** Start Extracted data **
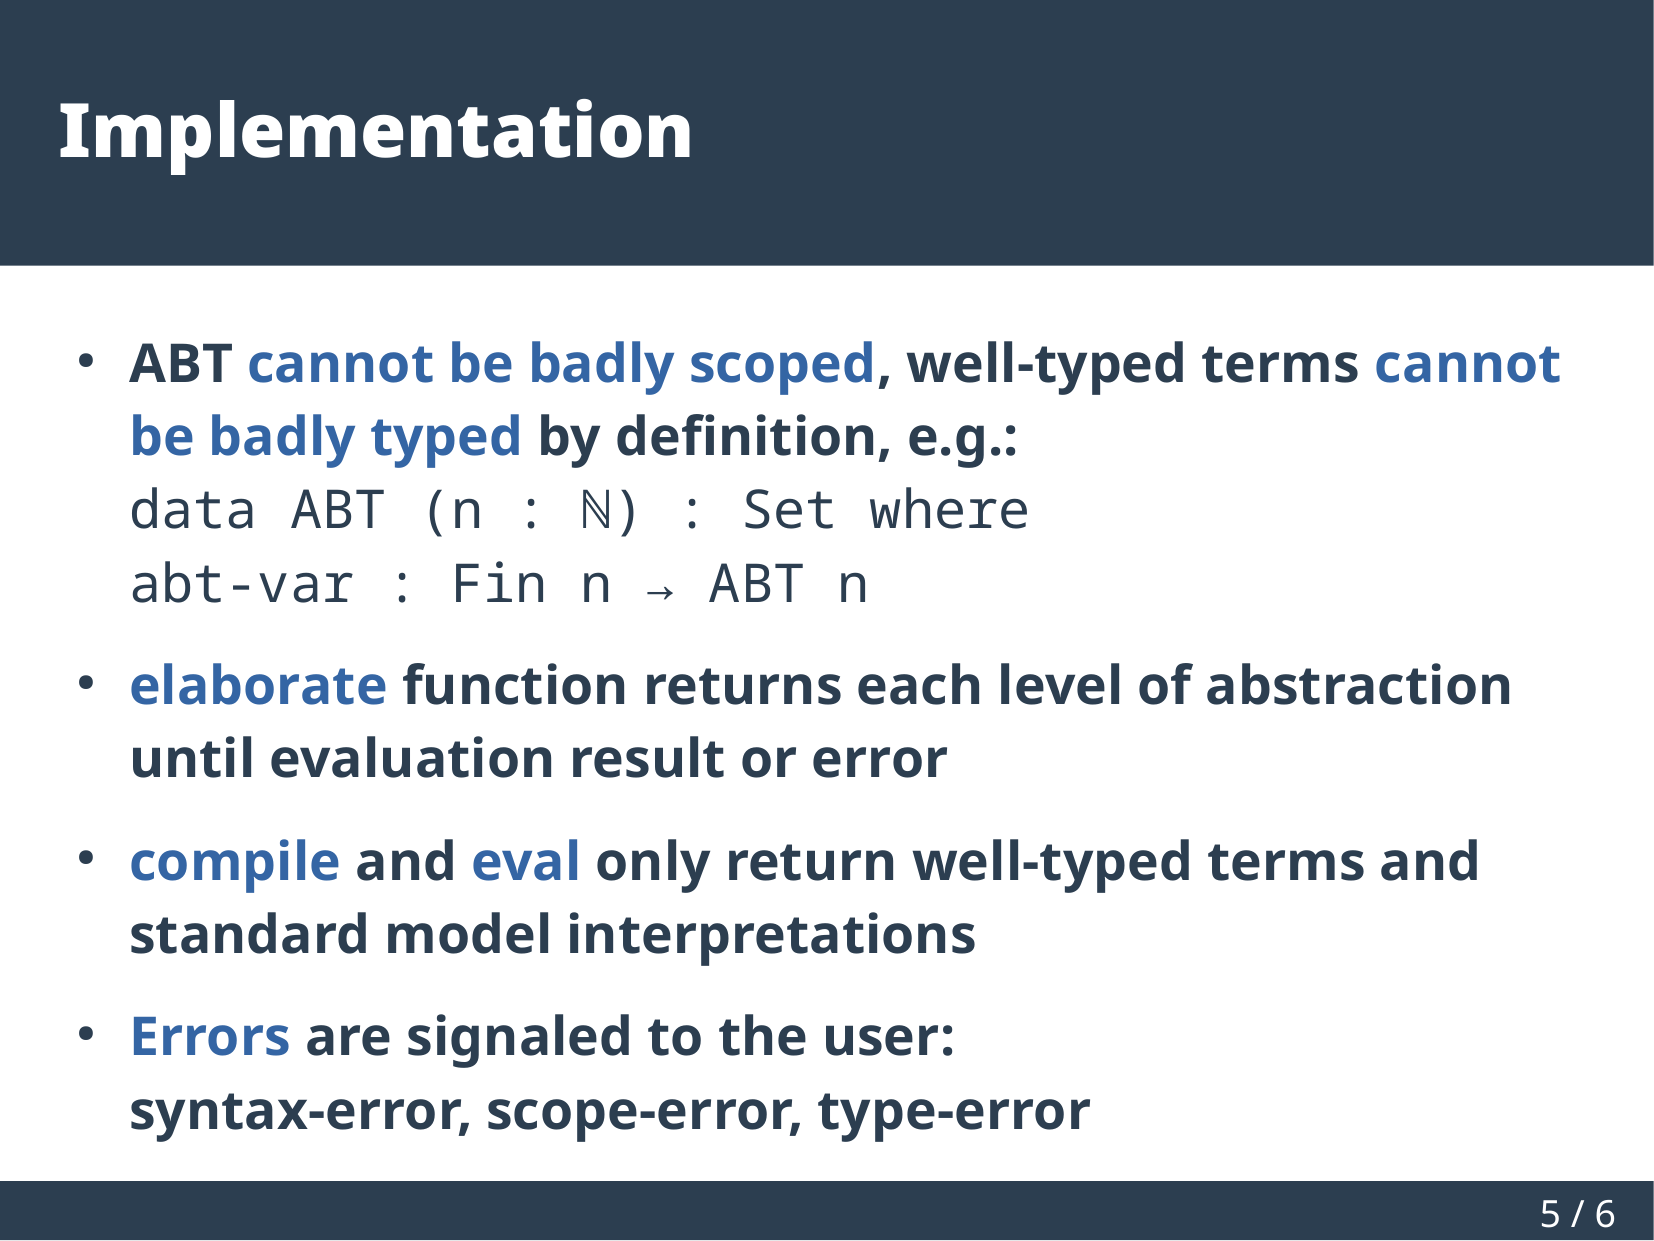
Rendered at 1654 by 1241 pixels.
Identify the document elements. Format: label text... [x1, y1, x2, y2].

title Implementation [59, 49, 1595, 207]
list ABT cannot be badly scoped, well-typed terms cannot be badly typed by definition, e.g.: data ABT (n : ℕ) : Set where abt-var : Fin n → ABT n elaborate function returns each level of abstraction until evaluation result or error compile and eval only return well-typed terms and standard model interpretations Errors are signaled to the user: syntax-error, scope-error, type-error [59, 324, 1595, 1152]
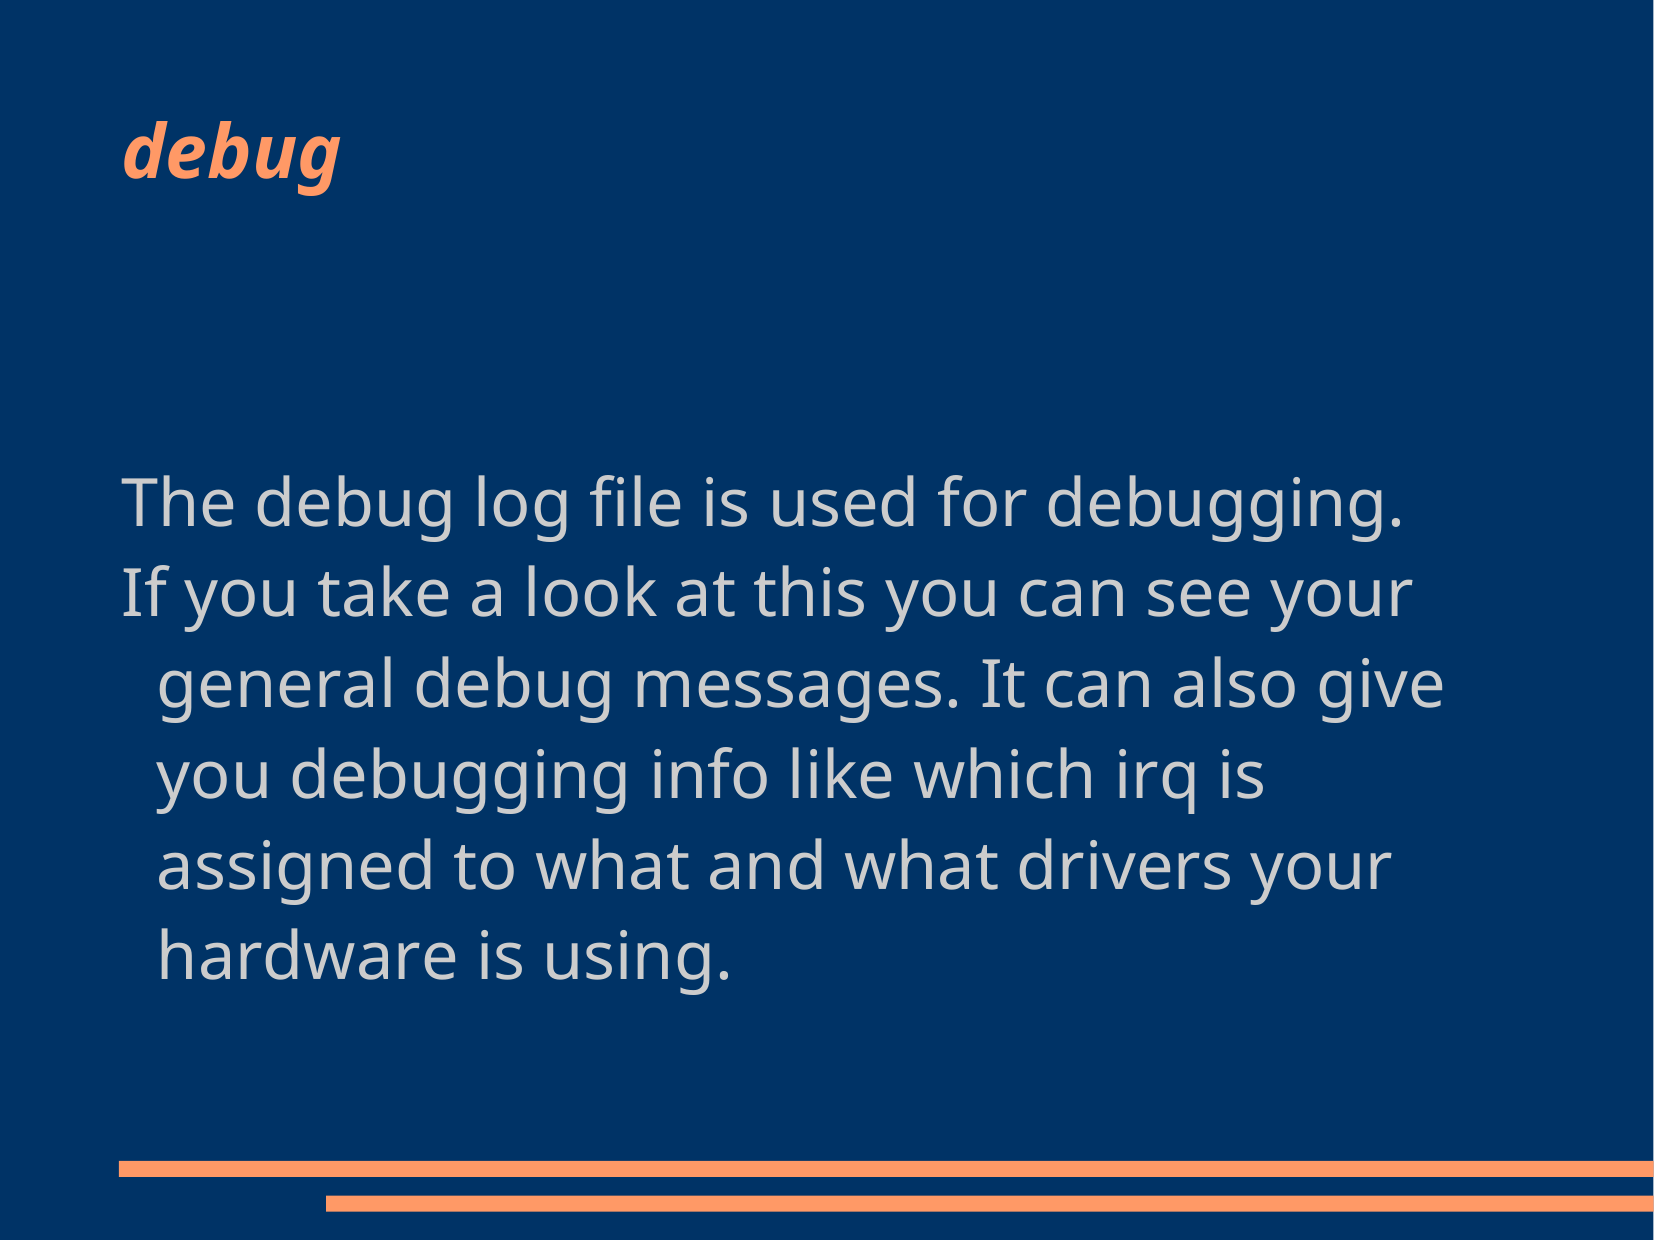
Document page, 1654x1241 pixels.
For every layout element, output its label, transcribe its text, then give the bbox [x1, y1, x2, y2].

title debug [121, 46, 1534, 254]
subtitle The debug log file is used for debugging. If you take a look at this you can see your general debug messages. It can also give you debugging info like which irq is assigned to what and what drivers your hardware is using. [121, 322, 1561, 1133]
** End Extracted data **
What you are asked to do:
Output every line of the material above verbatim, omitting the pictures.

Exercise result:
Rendered at 1654 by 1241 pixels.
Identify the document elements. Format: label text... [x1, y1, x2, y2].

title Implementation [59, 49, 1595, 207]
list ABT cannot be badly scoped, well-typed terms cannot be badly typed by definition, e.g.: data ABT (n : ℕ) : Set where abt-var : Fin n → ABT n elaborate function returns each level of abstraction until evaluation result or error compile and eval only return well-typed terms and standard model interpretations Errors are signaled to the user: syntax-error, scope-error, type-error [59, 324, 1595, 1152]
Document page, 1654x1241 pixels.
For every layout element, output its label, transcribe its text, then give the bbox [x1, y1, x2, y2].

title debug [121, 46, 1534, 254]
subtitle The debug log file is used for debugging. If you take a look at this you can see your general debug messages. It can also give you debugging info like which irq is assigned to what and what drivers your hardware is using. [121, 322, 1561, 1133]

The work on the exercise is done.